Life

I'm not one for reality shows – but Bear Grylls...

Bear Grylls has been called the world’s poshest boy scout. He’s the kind of fella you’d want around if you ever fell off a cruise ship and landed on an island where there were only tarantulas for lunch

Bear Grylls and the female contestants from survival show The Island
Bear Grylls and the female contestants from survival show The Island Bear Grylls and the female contestants from survival show The Island

SHHH, I’m far too much of a TV snob to watch reality television... it’s down there with cheese strings and cut-off T-shirts.

Big Brother was an absolute never. Mind you, I really rather like the sound of Yes to the Dress when the brides try on all the gowns and eventually get to say “YES to the dress”. But enough.

Normally, I’ll watch anything in Danish or Swedish; anything in English where we’re watching ordinary people shouting and moaning and flexing their tattoos is a big no no. You can get that on the bus, 24-seven.

Reality television always seemed too much like a human zoo. The Naked Ape is so yesterday. But then along comes Bear Grylls, intrepid island adventurer, and I’m a sucker, lurking in the mango grove just behind him, spying on all those poor Johnny-come-lately Man Fridays and whistling that theme tune from the old 1970s Robinson Crusoe.

Bear Grylls has been called the world’s poshest boy scout. He’s the kind of fella you’d want around if you ever fell off a cruise ship and landed on an island where there were only tarantulas for lunch.

He could make that mother awful eight-legged hairy beastie taste like a decent pot noodle. That is old Bear for you. He has, they say, slept in a deer carcass. I don’t know how the deer felt about that.

The island is where he takes a group of people away from their vital appendages like iPhones and laptops and fridges full of food and, oh joy, real flushing toilets with small jets to wash your left perineum (see last week’s column).

Bear deposits the bunch of volunteers on a pacific island to survive with just their wits and whatever they can dig up or kill – preferably not each other.
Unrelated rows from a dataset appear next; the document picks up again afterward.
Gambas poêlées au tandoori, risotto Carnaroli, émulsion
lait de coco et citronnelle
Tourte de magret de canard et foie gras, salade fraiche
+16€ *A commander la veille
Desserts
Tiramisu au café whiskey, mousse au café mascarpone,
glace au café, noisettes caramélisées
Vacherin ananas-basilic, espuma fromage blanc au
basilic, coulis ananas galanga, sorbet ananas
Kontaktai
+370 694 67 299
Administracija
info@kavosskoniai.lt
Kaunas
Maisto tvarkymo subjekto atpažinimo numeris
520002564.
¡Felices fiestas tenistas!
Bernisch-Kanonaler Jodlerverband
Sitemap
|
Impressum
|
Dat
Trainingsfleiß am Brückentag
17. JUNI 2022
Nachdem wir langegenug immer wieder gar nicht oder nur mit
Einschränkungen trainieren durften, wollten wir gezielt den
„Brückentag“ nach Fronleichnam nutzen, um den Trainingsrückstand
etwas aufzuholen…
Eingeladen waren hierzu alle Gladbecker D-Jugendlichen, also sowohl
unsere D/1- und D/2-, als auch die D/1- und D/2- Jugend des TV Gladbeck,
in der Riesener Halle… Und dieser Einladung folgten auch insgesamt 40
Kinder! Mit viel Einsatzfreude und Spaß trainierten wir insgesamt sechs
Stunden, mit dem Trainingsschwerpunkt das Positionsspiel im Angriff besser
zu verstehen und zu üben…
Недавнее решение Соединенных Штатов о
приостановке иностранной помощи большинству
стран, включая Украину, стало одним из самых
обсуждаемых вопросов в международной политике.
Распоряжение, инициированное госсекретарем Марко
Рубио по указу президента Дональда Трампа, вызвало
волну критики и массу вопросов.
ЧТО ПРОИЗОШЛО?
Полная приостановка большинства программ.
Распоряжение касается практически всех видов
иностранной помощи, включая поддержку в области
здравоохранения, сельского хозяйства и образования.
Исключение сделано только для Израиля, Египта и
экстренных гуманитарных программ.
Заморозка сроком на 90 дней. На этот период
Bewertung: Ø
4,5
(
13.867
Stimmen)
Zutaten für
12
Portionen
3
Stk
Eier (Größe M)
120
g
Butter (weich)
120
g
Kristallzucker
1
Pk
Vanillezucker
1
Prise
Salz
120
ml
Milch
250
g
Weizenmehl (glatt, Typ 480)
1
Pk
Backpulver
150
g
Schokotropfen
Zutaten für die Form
Suddenly the song “I’ve got a lovely bunch of coconuts” is less chortle chortle and more –well, desperate. Not that I don’t like coconut, but I’m not sure I’d like to live on that alone, for six weeks.

Tis tough; tis very tough when you can’t rummage in the kitchen drawer for the Nifty Nosh phone number for a delivery. It is people watching. It is not quite 'I’m a Celebrity get me out of the jungle', but there is a tang of that about it, particularly when the insect population tends to outnumber the human one. I’m scratching just watching.
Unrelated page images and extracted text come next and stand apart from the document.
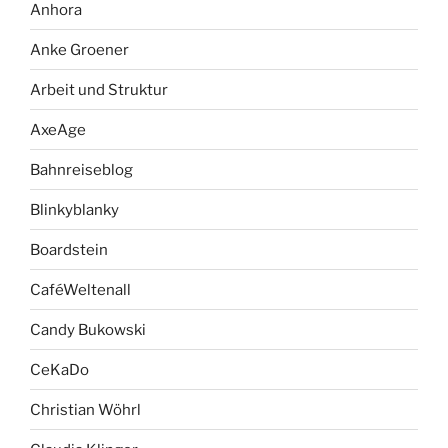
Anhora
Anke Groener
Arbeit und Struktur
AxeAge
Bahnreiseblog
Blinkyblanky
Boardstein
CaféWeltenall
Candy Bukowski
CeKaDo
Christian Wöhrl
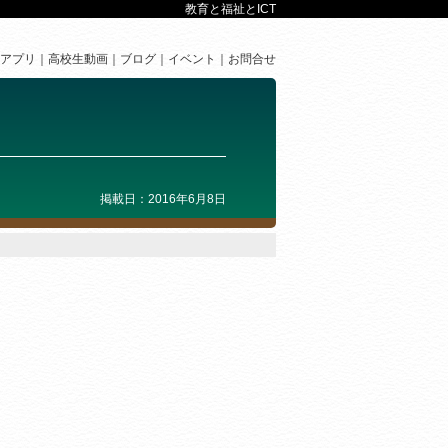
教育と福祉とICT
アプリ
高校生動画
ブログ
イベント
お問合せ
掲載日：2016年6月8日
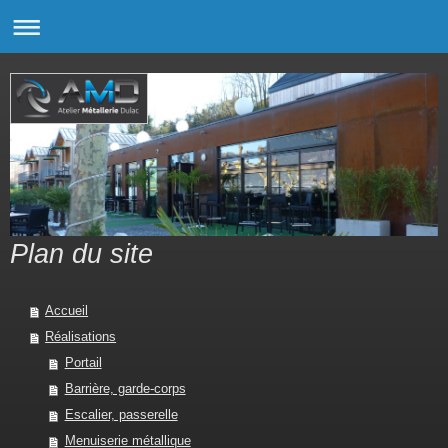
Plan du site
Accueil
Réalisations
Portail
Barrière, garde-corps
Escalier, passerelle
Menuiserie métallique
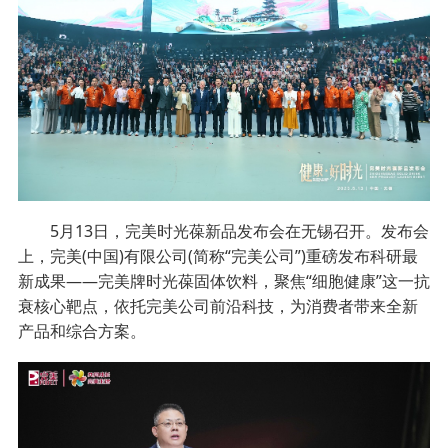
5月13日，完美时光葆新品发布会在无锡召开。发布会
上，完美(中国)有限公司(简称“完美公司”)重磅发布科研最
新成果——完美牌时光葆固体饮料，聚焦“细胞健康”这一抗
衰核心靶点，依托完美公司前沿科技，为消费者带来全新
产品和综合方案。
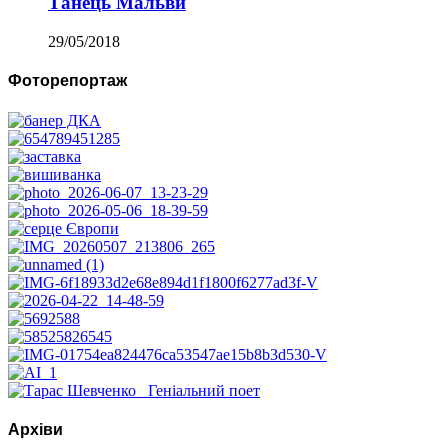
Танець Мальви
29/05/2018
Фоторепортаж
Архіви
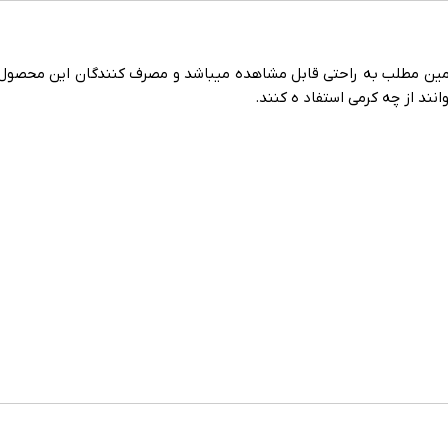
ند از چه کرمی استفاد ه کنند.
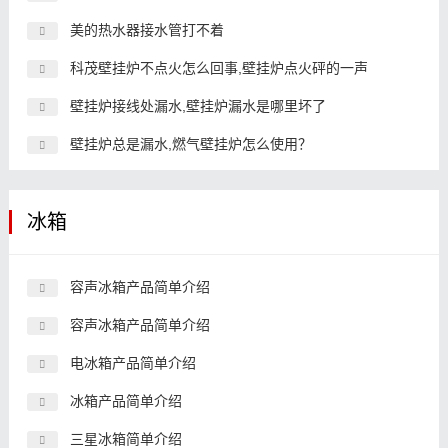
美的热水器接水管打不着
科茂壁挂炉不点火怎么回事,壁挂炉点火砰的一声
壁挂炉接线处漏水,壁挂炉漏水是哪里坏了
壁挂炉总是漏水,燃气壁挂炉怎么使用？
冰箱
容声冰箱产品简单介绍
容声冰箱产品简单介绍
电冰箱产品简单介绍
冰箱产品简单介绍
三星冰箱简单介绍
But Bear had us hooked. We ended up watching the island with the women castaways on it. I have vague unpleasant memories of the late Oliver Reed romping across a sandy beach in a film called Castaway. But this was a little better.

Many long years spent teaching Lord of the Flies to recalcitrant 13-year-olds should have taught me that it is never ever ever going to end well. Go ask Piggy. But you never learn. The women were a tough, resilient lot.

The other side of the sofa was cynical about the pig that they caught and roasted.

“Somebody must have doped that pig,” he proffered. “Pigs charge about and squeal. That one just lay there and asked to be killed and cooked for dinner.” But then, how many real pigs has he seen?

It was the co-operative nature of the women’s island that made me proud. There, they all were, working together – or not, as the case went. Of course you always have someone who refuses to fit in and if my stomach was growling like a large hungry wild boar then I’d flounce around and gnarl and huff and strounce off too.

The message from the women’s island was that cooperation is all very well but in the end, you need leadership. Once that was established they straightened the nets, cleaned up the sand, got with the programme and all was well.

But it was the sheer joy of two tins of cold beans that stayed with me. They found the tins while foraging. Cynics might think the beans had been deliberately planted. I beg to disagree. The women’s euphoria at a tablespoon of cold baked beans was a wonder to behold. They must have been real real hungry.

So that when Bear came charging across the horizon on his big motor-powered boat. I wanted to hug him too.

Could I survive without my wrinkle remover wonder cream and my teint miracle pancake? Ah, there’s the rub. Not sure that I could. But as weight loss programmes go, you couldn’t fault old Bear and his island.